§ **Problem details**
Can you reproduce the lines between the one holding "158: (254, 157)" and the one holding "6: (169, 136)", inclusive, replacing "(255, 133)" with "(255, 131)" and leaving everything else unchanged?

§ **Given data**

◇ ◇ ◇

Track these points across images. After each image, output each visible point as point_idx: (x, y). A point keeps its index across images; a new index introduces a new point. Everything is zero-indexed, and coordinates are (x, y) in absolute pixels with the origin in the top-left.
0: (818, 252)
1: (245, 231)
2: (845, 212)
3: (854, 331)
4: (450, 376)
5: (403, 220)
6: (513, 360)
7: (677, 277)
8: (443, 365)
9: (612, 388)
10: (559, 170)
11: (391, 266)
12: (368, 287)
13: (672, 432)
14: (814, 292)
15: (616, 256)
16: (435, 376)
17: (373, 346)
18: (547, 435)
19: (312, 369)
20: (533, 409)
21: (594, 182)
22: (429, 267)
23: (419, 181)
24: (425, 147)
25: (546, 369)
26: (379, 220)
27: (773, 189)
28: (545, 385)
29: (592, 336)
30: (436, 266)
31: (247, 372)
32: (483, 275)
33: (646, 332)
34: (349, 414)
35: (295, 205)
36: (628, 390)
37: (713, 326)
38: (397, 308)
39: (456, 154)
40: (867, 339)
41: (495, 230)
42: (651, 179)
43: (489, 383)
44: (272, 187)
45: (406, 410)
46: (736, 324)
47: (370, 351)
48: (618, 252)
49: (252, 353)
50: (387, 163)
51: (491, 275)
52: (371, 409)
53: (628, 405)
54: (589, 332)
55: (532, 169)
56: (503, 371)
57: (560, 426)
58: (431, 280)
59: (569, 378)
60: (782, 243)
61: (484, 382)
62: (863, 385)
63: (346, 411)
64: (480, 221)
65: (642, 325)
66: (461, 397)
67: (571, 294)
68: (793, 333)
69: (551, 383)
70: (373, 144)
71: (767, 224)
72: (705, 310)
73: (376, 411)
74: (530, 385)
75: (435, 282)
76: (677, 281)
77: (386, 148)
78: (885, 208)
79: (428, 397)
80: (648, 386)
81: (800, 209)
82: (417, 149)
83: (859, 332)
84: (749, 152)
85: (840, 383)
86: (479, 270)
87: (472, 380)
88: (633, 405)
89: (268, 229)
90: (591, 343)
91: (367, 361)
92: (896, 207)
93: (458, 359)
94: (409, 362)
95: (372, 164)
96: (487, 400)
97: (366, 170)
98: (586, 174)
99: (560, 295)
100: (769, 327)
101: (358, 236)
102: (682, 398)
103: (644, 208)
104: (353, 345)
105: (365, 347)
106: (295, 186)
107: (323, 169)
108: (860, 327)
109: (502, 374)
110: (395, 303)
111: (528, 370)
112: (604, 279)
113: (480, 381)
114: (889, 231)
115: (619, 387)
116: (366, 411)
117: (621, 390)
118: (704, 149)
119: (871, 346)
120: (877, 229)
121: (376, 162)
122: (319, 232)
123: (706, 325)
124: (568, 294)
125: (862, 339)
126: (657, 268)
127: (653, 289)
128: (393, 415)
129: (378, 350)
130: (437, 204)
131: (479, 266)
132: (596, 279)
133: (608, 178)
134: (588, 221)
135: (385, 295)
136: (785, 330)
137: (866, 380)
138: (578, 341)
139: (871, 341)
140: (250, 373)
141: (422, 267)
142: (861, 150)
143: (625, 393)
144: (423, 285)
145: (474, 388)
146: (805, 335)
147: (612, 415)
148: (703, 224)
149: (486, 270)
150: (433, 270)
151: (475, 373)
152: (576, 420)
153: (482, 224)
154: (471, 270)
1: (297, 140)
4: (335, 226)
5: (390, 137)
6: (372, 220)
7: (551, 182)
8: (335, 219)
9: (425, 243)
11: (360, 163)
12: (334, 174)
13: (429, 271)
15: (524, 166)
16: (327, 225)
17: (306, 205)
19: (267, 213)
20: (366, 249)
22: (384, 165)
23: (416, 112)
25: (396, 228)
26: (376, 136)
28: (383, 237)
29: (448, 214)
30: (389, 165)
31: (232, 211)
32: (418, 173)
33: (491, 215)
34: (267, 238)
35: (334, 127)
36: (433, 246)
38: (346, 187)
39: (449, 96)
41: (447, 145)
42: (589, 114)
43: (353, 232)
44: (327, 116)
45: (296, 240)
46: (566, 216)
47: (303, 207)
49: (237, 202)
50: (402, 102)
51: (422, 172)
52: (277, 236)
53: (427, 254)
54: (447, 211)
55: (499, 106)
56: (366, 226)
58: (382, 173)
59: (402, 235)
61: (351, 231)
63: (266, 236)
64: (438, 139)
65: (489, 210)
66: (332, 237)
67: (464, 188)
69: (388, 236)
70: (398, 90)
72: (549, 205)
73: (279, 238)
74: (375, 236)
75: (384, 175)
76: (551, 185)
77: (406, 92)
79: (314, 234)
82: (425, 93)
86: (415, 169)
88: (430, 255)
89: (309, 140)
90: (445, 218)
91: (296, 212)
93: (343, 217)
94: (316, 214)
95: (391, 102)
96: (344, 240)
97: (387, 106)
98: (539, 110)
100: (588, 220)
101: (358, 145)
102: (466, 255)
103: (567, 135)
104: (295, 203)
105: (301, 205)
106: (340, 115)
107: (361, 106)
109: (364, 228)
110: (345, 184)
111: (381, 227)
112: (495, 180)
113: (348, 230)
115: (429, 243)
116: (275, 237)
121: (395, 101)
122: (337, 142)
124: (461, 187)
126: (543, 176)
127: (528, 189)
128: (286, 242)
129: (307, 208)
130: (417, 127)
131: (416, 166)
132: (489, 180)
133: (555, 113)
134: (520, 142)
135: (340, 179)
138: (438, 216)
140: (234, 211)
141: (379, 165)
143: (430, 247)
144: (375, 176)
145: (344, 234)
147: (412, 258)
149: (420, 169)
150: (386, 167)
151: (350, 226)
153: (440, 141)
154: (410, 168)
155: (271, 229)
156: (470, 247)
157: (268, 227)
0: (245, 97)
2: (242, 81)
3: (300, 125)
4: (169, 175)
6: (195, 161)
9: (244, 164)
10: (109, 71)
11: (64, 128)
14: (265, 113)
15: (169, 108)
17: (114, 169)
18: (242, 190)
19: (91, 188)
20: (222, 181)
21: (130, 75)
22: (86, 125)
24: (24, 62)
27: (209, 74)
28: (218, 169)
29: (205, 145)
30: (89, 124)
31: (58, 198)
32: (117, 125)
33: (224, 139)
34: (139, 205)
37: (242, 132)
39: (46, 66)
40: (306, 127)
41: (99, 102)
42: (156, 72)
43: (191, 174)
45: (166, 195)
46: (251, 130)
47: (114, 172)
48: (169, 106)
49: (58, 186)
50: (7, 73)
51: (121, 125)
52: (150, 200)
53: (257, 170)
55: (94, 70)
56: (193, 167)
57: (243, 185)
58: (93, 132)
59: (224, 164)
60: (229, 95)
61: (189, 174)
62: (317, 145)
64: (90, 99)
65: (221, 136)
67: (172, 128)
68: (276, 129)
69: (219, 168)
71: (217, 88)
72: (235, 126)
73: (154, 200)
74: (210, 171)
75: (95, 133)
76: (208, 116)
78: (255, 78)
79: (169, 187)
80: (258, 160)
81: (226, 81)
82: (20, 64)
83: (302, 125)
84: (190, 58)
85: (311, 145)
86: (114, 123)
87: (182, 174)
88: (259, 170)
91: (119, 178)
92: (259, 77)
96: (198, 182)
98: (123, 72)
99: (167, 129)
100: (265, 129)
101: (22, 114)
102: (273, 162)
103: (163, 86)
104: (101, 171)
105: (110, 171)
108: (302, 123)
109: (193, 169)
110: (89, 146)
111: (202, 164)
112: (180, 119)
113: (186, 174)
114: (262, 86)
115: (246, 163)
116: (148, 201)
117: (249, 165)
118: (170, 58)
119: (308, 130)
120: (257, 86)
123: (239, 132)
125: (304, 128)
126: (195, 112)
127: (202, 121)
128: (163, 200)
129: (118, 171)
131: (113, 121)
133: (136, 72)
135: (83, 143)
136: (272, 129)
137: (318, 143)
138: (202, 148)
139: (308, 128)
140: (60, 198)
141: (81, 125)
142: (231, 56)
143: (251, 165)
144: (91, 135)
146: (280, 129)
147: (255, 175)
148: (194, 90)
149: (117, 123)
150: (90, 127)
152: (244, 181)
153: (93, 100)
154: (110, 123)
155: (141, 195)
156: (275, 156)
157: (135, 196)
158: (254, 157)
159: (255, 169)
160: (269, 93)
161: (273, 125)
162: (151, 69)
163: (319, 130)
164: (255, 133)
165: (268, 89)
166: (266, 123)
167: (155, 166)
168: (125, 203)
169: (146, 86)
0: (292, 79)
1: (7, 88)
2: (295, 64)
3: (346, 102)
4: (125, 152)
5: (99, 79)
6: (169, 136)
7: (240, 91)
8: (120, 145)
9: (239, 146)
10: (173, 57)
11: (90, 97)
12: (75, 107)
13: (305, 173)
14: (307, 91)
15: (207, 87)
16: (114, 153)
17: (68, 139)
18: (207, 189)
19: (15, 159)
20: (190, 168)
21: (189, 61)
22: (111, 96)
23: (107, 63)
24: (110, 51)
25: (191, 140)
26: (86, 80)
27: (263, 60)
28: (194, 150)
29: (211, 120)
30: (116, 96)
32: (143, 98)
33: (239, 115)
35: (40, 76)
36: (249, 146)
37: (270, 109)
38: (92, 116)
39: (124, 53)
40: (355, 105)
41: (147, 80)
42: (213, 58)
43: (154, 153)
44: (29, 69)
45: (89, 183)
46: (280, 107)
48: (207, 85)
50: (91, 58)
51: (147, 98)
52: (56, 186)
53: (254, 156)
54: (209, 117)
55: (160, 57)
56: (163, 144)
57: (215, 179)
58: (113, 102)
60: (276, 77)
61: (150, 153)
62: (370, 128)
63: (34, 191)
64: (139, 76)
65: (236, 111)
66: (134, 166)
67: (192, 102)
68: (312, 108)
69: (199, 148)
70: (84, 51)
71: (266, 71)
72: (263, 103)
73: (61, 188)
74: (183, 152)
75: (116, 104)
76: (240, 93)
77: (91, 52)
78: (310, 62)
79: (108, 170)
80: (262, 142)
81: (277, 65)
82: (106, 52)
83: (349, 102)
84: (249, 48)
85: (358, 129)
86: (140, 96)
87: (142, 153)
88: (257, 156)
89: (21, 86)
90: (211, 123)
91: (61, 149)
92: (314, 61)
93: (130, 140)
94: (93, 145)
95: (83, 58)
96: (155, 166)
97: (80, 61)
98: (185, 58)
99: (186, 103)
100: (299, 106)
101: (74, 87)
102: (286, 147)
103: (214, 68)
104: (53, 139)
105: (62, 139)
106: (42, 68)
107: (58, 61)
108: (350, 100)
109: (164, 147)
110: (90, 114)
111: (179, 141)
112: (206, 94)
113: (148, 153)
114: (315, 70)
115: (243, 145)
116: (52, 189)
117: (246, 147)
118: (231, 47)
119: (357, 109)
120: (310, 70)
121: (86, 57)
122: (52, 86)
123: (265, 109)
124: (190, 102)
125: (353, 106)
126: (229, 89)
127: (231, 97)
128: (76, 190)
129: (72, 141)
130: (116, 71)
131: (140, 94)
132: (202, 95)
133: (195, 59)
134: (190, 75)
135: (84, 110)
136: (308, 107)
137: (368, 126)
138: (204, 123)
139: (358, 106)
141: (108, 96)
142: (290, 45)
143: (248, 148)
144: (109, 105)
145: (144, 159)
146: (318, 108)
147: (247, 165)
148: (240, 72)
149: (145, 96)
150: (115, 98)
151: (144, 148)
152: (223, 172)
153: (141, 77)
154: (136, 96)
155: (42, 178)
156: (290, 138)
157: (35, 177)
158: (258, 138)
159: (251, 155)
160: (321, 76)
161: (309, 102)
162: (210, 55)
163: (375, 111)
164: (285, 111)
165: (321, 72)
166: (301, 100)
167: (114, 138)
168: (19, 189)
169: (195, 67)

◇ ◇ ◇

§ **Your response**
158: (254, 157)
159: (255, 169)
160: (269, 93)
161: (273, 125)
162: (151, 69)
163: (319, 130)
164: (255, 131)
165: (268, 89)
166: (266, 123)
167: (155, 166)
168: (125, 203)
169: (146, 86)
0: (292, 79)
1: (7, 88)
2: (295, 64)
3: (346, 102)
4: (125, 152)
5: (99, 79)
6: (169, 136)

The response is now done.